### [Document passage]
From:   John Henderson

I have a sticky problem with table creations and want to incorporate partitioning to speed data access. Here's my situation:

     Table1:
       Columns:  Account Nbr, Posting Timestamp, Activity Date, data columns.
       Data Range:  Contains two calendar years worth of data based on
       current date.  Est. 55 million rows.

     Table 2:
       Columns:  Account Nbr, Posting Timestamp, no Activity Date, data columns.
       Data Range:  Contains two calendar years worth of data based on
       current date.  Est. 100 million rows.

Table1 and Table2 must be efficiently joinable in views based on Account Number and Posting Timestamp.

Table1 is most likely accessed based on the range of dates in the Activity Date column.

Table1 or Table2 may be joined with other database tables based on join fields of Account Number and date range of Activity Date.

I'd like to get suggestions as to the best way to set up these two tables, keeping in mind that they will be appended/updated using a Multi- load nightly, or TPUMP batch process during the day.

### [Provided records]
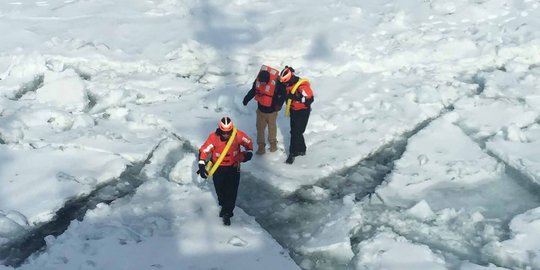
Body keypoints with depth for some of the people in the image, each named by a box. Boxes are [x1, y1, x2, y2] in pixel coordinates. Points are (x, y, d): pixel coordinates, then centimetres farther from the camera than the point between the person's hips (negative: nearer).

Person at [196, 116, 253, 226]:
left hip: (233, 167, 0)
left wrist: (248, 152, -3)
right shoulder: (214, 137, -22)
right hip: (218, 168, 0)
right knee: (220, 190, 15)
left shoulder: (238, 135, -18)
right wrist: (202, 165, -25)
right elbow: (204, 150, -18)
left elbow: (249, 142, 3)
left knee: (231, 191, -4)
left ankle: (227, 213, 8)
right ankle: (224, 204, 45)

### [Exercise prompt]
In the post about partitioning two tables, how many rows is Table 2 estimated to hold?

### [Solved exercise]
About 100 million rows.